3. Conclude the height bound with the displayed inequality above.

## RED Pressure Failures This Skill Prevents

Baseline agents usually know the textbook operations. This skill exists to prevent subtler failures:

- Saying "BST operations are logarithmic" without first proving or assuming height control.
- Treating BST deletion as just a key-copy trick and ignoring node identity, external handles, and payload mutation.
- Explaining red-black cases as memorized mechanics instead of separating order invariants from black-height repair.
- Recommending hand-rolled pointer trees when a standard ordered map, B-tree, skip list, sorted array, or hash table better matches production constraints.
- Omitting duplicate-key policy even though equality handling changes shape, iteration determinism, and worst-case height.
- Forgetting that rotations preserve inorder order but still must update parent, root, and sentinel links.

## Common Mistakes

| Mistake | Correction |
| --- | --- |
| "A BST gives logarithmic operations." | Say operations cost by height; only balanced or probabilistically controlled height gives logarithmic behavior. |
| "Just copy the successor into the deleted node." | Safe only when node identity is invisible; otherwise move nodes or define handle invalidation explicitly. |
| "Duplicates can go anywhere." | Pick and document count, bucket, tie-breaker, or routing policy. |
| "Rotation fixes ordering." | Rotation preserves ordering; it fixes shape/balance when paired with the right metadata updates. |
| "Red-black insert/delete is a list of cases to memorize." | Explain the invariant being repaired: red-red for insert, black-height deficit for delete. |
| "Inorder traversal sorts the data, so use it as a sort." | It emits sorted order from an already-built ordered structure; building and maintaining that structure has its own costs. |
| "Pointer-tree teaching implementations are good default production indexes." | They are teaching models; prefer engineered containers unless the custom invariants justify implementation and testing cost. |

## Verification Pressure Tests

Use these prompts to check whether this skill is working:

1. "A teammate says our plain BST map has logarithmic lookup because search halves the remaining tree.
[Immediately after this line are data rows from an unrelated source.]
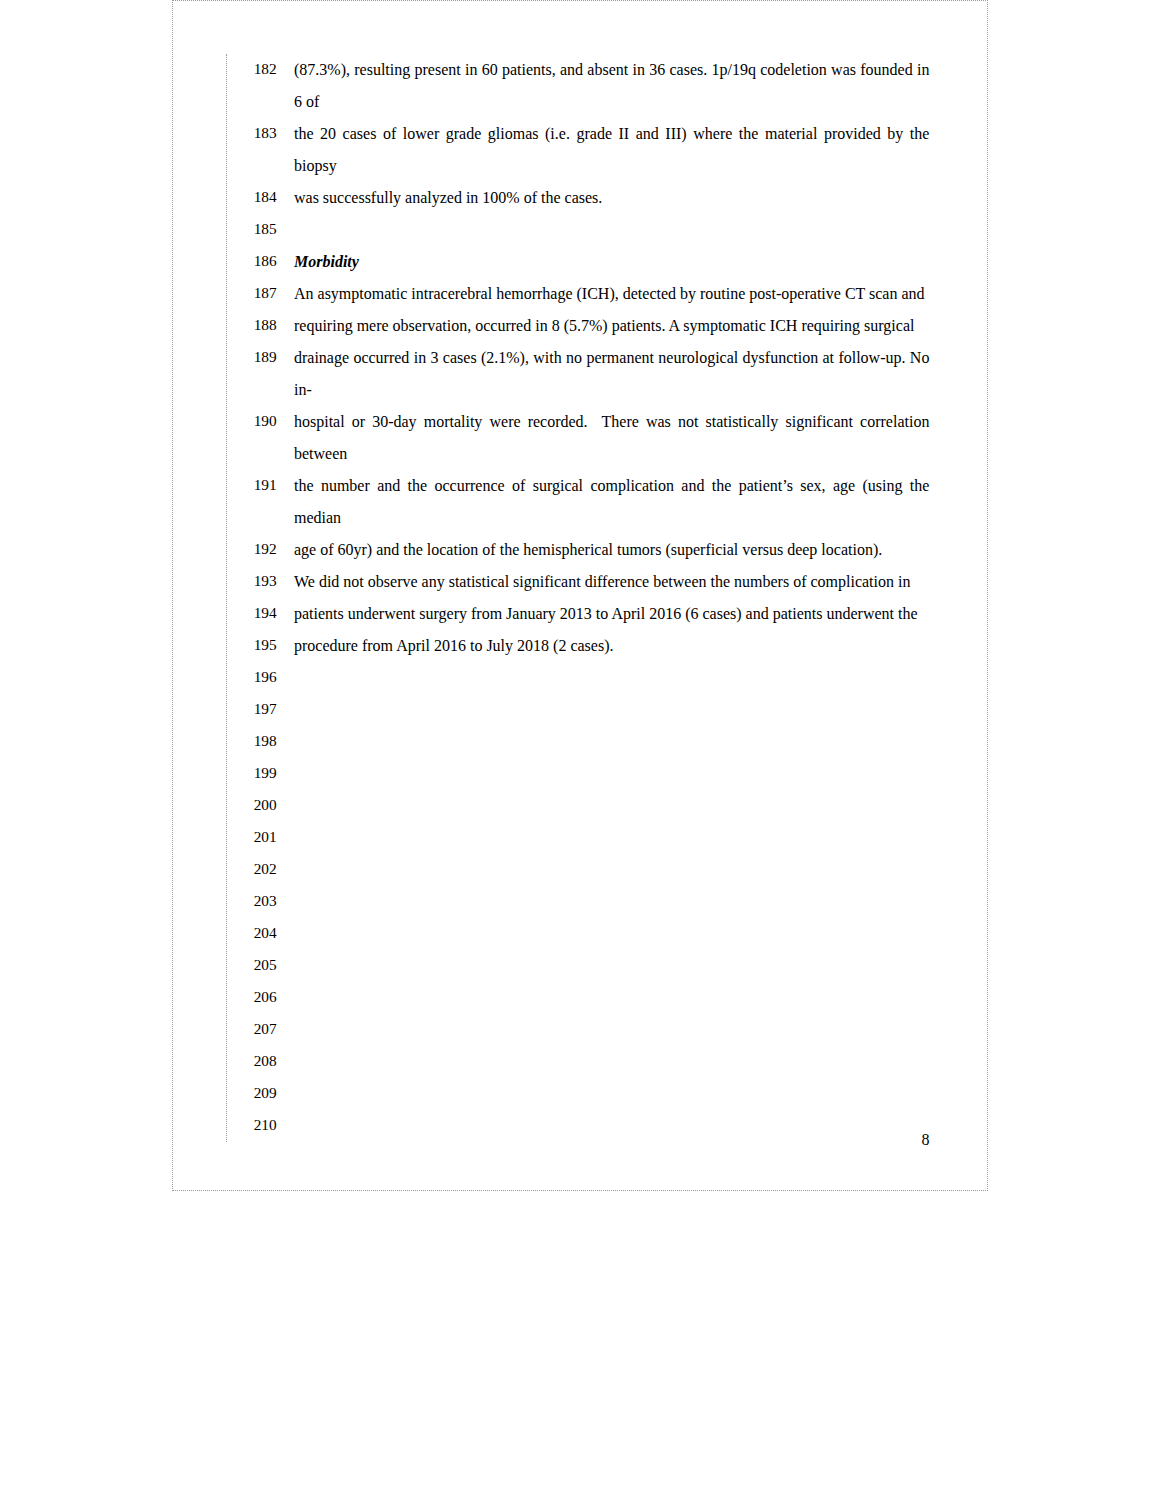| 182 | (87.3%), resulting present in 60 patients, and absent in 36 cases. 1p/19q codeletion was founded in 6 of |
| 183 | the 20 cases of lower grade gliomas (i.e. grade II and III) where the material provided by the biopsy |
| 184 | was successfully analyzed in 100% of the cases. |
| 185 | |
| 186 | Morbidity |
| 187 | An asymptomatic intracerebral hemorrhage (ICH), detected by routine post-operative CT scan and |
| 188 | requiring mere observation, occurred in 8 (5.7%) patients. A symptomatic ICH requiring surgical |
| 189 | drainage occurred in 3 cases (2.1%), with no permanent neurological dysfunction at follow-up. No in- |
| 190 | hospital or 30-day mortality were recorded. There was not statistically significant correlation between |
| 191 | the number and the occurrence of surgical complication and the patient’s sex, age (using the median |
| 192 | age of 60yr) and the location of the hemispherical tumors (superficial versus deep location). |
| 193 | We did not observe any statistical significant difference between the numbers of complication in |
| 194 | patients underwent surgery from January 2013 to April 2016 (6 cases) and patients underwent the |
| 195 | procedure from April 2016 to July 2018 (2 cases). |
| 196 | |
| 197 | |
| 198 | |
| 199 | |
| 200 | |
| 201 | |
| 202 | |
| 203 | |
| 204 | |
| 205 | |
| 206 | |
| 207 | |
| 208 | |
| 209 | |
| 210 | |
8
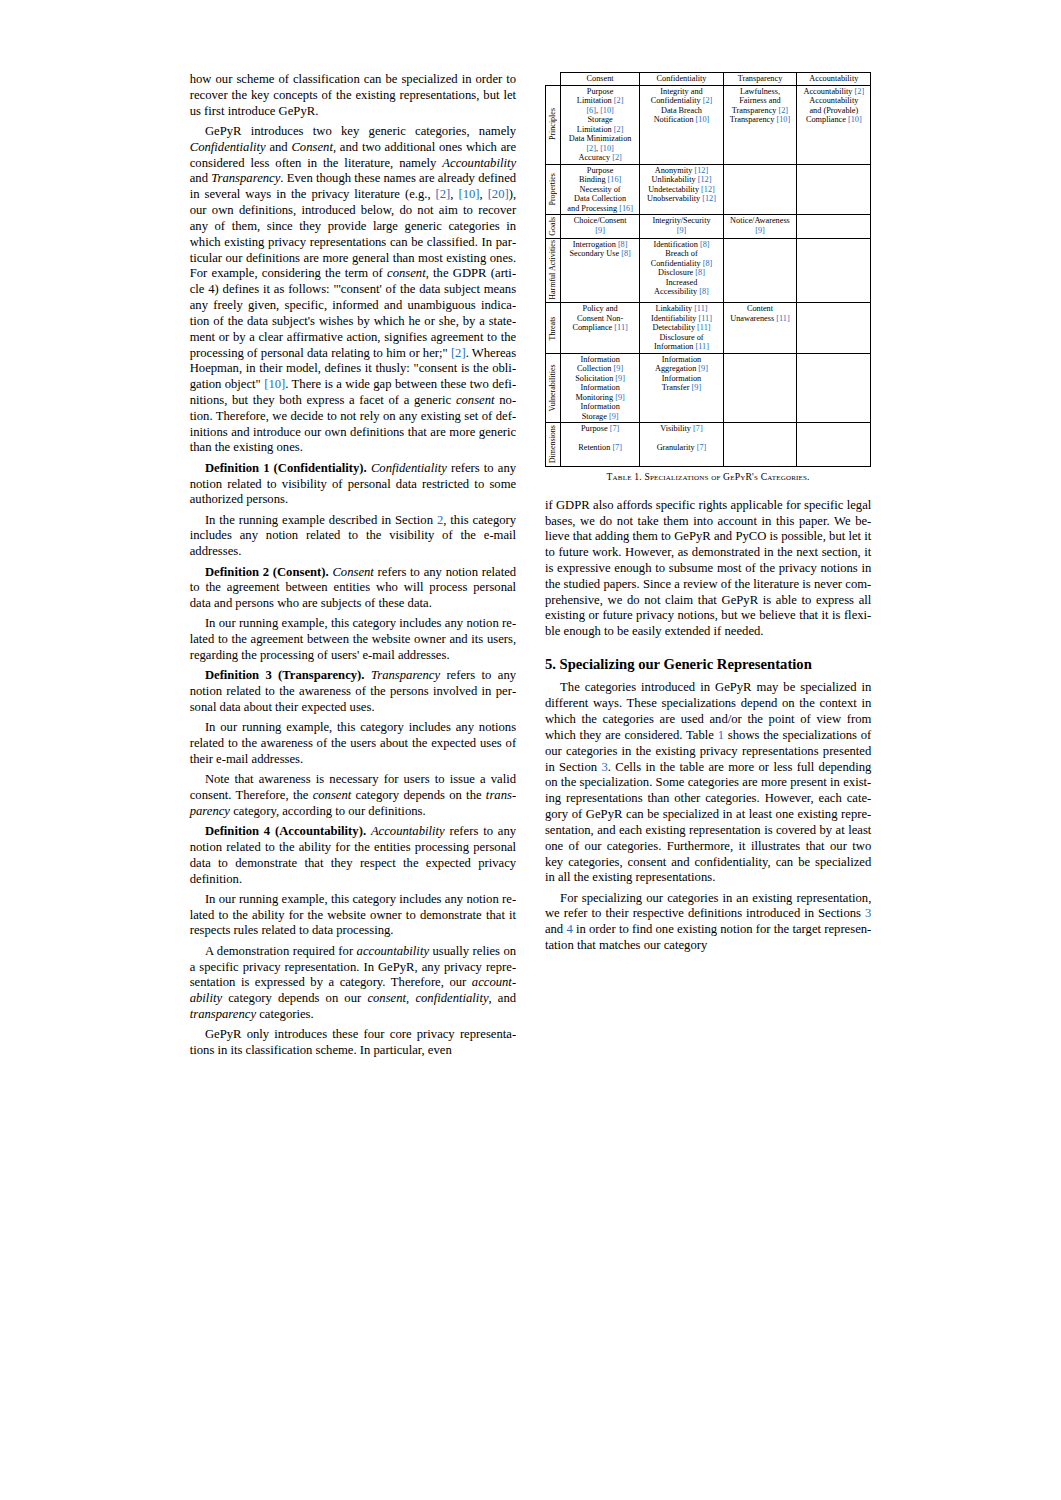how our scheme of classification can be specialized in order to recover the key concepts of the existing representations, but let us first introduce GePyR.
GePyR introduces two key generic categories, namely Confidentiality and Consent, and two additional ones which are considered less often in the literature, namely Accountability and Transparency. Even though these names are already defined in several ways in the privacy literature (e.g., [2], [10], [20]), our own definitions, introduced below, do not aim to recover any of them, since they provide large generic categories in which existing privacy representations can be classified. In particular our definitions are more general than most existing ones. For example, considering the term of consent, the GDPR (article 4) defines it as follows: "'consent' of the data subject means any freely given, specific, informed and unambiguous indication of the data subject's wishes by which he or she, by a statement or by a clear affirmative action, signifies agreement to the processing of personal data relating to him or her;" [2]. Whereas Hoepman, in their model, defines it thusly: "consent is the obligation object" [10]. There is a wide gap between these two definitions, but they both express a facet of a generic consent notion. Therefore, we decide to not rely on any existing set of definitions and introduce our own definitions that are more generic than the existing ones.
Definition 1 (Confidentiality). Confidentiality refers to any notion related to visibility of personal data restricted to some authorized persons.
In the running example described in Section 2, this category includes any notion related to the visibility of the e-mail addresses.
Definition 2 (Consent). Consent refers to any notion related to the agreement between entities who will process personal data and persons who are subjects of these data.
In our running example, this category includes any notion related to the agreement between the website owner and its users, regarding the processing of users' e-mail addresses.
Definition 3 (Transparency). Transparency refers to any notion related to the awareness of the persons involved in personal data about their expected uses.
In our running example, this category includes any notions related to the awareness of the users about the expected uses of their e-mail addresses.
Note that awareness is necessary for users to issue a valid consent. Therefore, the consent category depends on the transparency category, according to our definitions.
Definition 4 (Accountability). Accountability refers to any notion related to the ability for the entities processing personal data to demonstrate that they respect the expected privacy definition.
In our running example, this category includes any notion related to the ability for the website owner to demonstrate that it respects rules related to data processing.
A demonstration required for accountability usually relies on a specific privacy representation. In GePyR, any privacy representation is expressed by a category. Therefore, our accountability category depends on our consent, confidentiality, and transparency categories.
GePyR only introduces these four core privacy representations in its classification scheme. In particular, even
| | Consent | Confidentiality | Transparency | Accountability |
| Principles | Purpose Limitation [2] [6] , [10] Storage Limitation [2] Data Minimization [2] , [10] Accuracy [2] | Integrity and Confidentiality [2] Data Breach Notification [10] | Lawfulness, Fairness and Transparency [2] Transparency [10] | Accountability [2] Accountability and (Provable) Compliance [10] |
| Properties | Purpose Binding [16] Necessity of Data Collection and Processing [16] | Anonymity [12] Unlinkability [12] Undetectability [12] Unobservability [12] | | |
| Goals | Choice/Consent [9] | Integrity/Security [9] | Notice/Awareness [9] | |
| Harmful Activities | Interrogation [8] Secondary Use [8] | Identification [8] Breach of Confidentiality [8] Disclosure [8] Increased Accessibility [8] | | |
| Threats | Policy and Consent Non- Compliance [11] | Linkability [11] Identifiability [11] Detectability [11] Disclosure of Information [11] | Content Unawareness [11] | |
| Vulnerabilities | Information Collection [9] Solicitation [9] Information Monitoring [9] Information Storage [9] | Information Aggregation [9] Information Transfer [9] | | |
| Dimensions | Purpose [7] Retention [7] | Visibility [7] Granularity [7] | | |
Table 1. Specializations of GePyR's Categories.
if GDPR also affords specific rights applicable for specific legal bases, we do not take them into account in this paper. We believe that adding them to GePyR and PyCO is possible, but let it to future work. However, as demonstrated in the next section, it is expressive enough to subsume most of the privacy notions in the studied papers. Since a review of the literature is never comprehensive, we do not claim that GePyR is able to express all existing or future privacy notions, but we believe that it is flexible enough to be easily extended if needed.
5. Specializing our Generic Representation
The categories introduced in GePyR may be specialized in different ways. These specializations depend on the context in which the categories are used and/or the point of view from which they are considered. Table 1 shows the specializations of our categories in the existing privacy representations presented in Section 3. Cells in the table are more or less full depending on the specialization. Some categories are more present in existing representations than other categories. However, each category of GePyR can be specialized in at least one existing representation, and each existing representation is covered by at least one of our categories. Furthermore, it illustrates that our two key categories, consent and confidentiality, can be specialized in all the existing representations.
For specializing our categories in an existing representation, we refer to their respective definitions introduced in Sections 3 and 4 in order to find one existing notion for the target representation that matches our category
Correct them and recommend a production-safe alternative."
2. "We delete a node with two children by copying its successor's key and payload. What can go wrong if clients hold node handles? Give the transplant-based fix."
3. "A red-black-tree bug preserves sorted inorder traversal but violates black heights. How should we debug it?"
4. "Choose between hash table, plain BST, red-black tree, sorted array, and B-tree for a workload with exact lookup, range scans, duplicates, and cache-sensitive reads."
5. "Explain successor and predecessor without restarting search from the root, and state the parent-link assumption."

Static checks for this skill:

- `SKILL.md` lives at `clrs/binary-search-trees/SKILL.md`.
- Frontmatter name is `binary-search-trees` and description starts with `Use when`.
- The parent `clrs` skill lists this chapter skill.
- Formal bounds are displayed in LaTeX blocks, not embedded in prose.
- The text distinguishes textbook mechanics from production container choice.